A Paraphrase-Generator built using transformers which takes an English sentence as an input and produces a set of paraphrased sentences. This is an NLP task of conditional text-generation. The model used here is the T5ForConditionalGeneration from the huggingface transformers library. This model is trained on the Google's PAWS Dataset and the model is saved in the transformer model hub of hugging face library under the name Vamsi/T5_Paraphrase_Paws.

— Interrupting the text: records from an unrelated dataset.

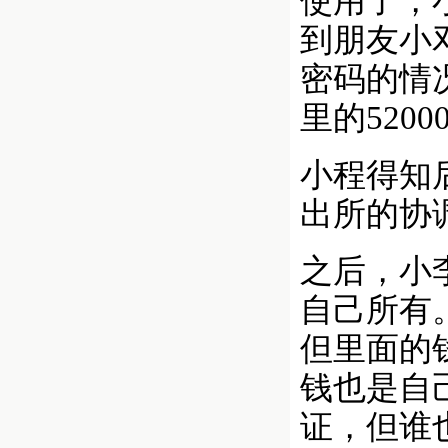
使用了，
到朋友小
密码的情
里的520
小程得知
出所的协
之后，小
自己所有
但里面的
钱也是自
证，但谁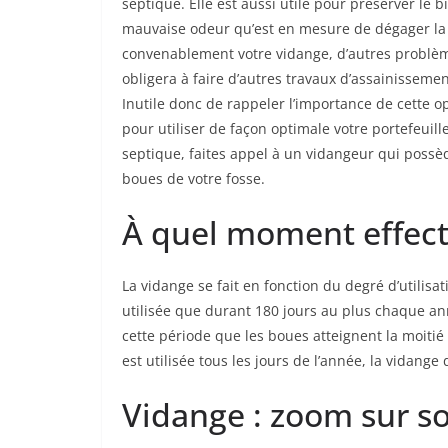
septique. Elle est aussi utile pour préserver le 
mauvaise odeur qu’est en mesure de dégager la f
convenablement votre vidange, d’autres problèm
obligera à faire d’autres travaux d’assainisseme
Inutile donc de rappeler l’importance de cette 
pour utiliser de façon optimale votre portefeuill
septique, faites appel à un vidangeur qui possè
boues de votre fosse.
À quel moment effect
La vidange se fait en fonction du degré d’utilisati
utilisée que durant 180 jours au plus chaque ann
cette période que les boues atteignent la moitié 
est utilisée tous les jours de l’année, la vidange
Vidange : zoom sur s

These instructions will get you a copy of the project up and running on your local machine for development and testing purposes.
- Streamlit library
- Huggingface transformers library
- Pytorch
- Tensorflow
- Streamlit
$ pip install streamlit
- Huggingface transformers library
$ pip install transformers
- Tensorflow
$ pip install --upgrade tensorflow
- Pytorch
Head to the docs and install a compatible version
https://pytorch.org/
- Clone the repository
$ git clone [repolink]
- Running streamlit app
$ cd Streamlit
$ streamlit run paraphrase.py
- Running the flask app
$ cd Server
$ python server.py
The initial server call will take some time as it downloads the model parameters. The later calls will be relatively faster as it will store the model params in the cahce.
PyTorch and TF models are available
from transformers import AutoTokenizer, AutoModelForSeq2SeqLM
tokenizer = AutoTokenizer.from_pretrained("Vamsi/T5_Paraphrase_Paws")

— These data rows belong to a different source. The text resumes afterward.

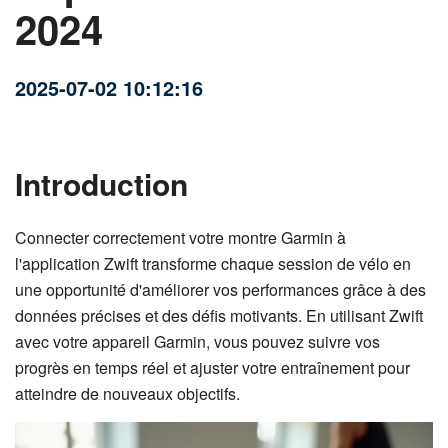
2024
2025-07-02 10:12:16
Introduction
Connecter correctement votre montre Garmin à
l'application Zwift transforme chaque session de vélo en
une opportunité d'améliorer vos performances grâce à des
données précises et des défis motivants. En utilisant Zwift
avec votre appareil Garmin, vous pouvez suivre vos
progrès en temps réel et ajuster votre entraînement pour
atteindre de nouveaux objectifs.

model = AutoModelForSeq2SeqLM.from_pretrained("Vamsi/T5_Paraphrase_Paws")
sentence = "This is something which i cannot understand at all"
text = "paraphrase: " + sentence + " </s>"
encoding = tokenizer.encode_plus(text,pad_to_max_length=True, return_tensors="pt")
input_ids, attention_masks = encoding["input_ids"].to("cuda"), encoding["attention_mask"].to("cuda")
outputs = model.generate(
input_ids=input_ids, attention_mask=attention_masks,
max_length=256,
do_sample=True,
top_k=200,
top_p=0.95,
early_stopping=True,
num_return_sequences=5
)
for output in outputs:
line = tokenizer.decode(output, skip_special_tokens=True,clean_up_tokenization_spaces=True)
print(line)
- Streamlit - Fastest way for building data apps
- Flask - Backend framework
- Transformers-Huggingface - On a mission to solve NLP, one commit at a time. Transformers Library.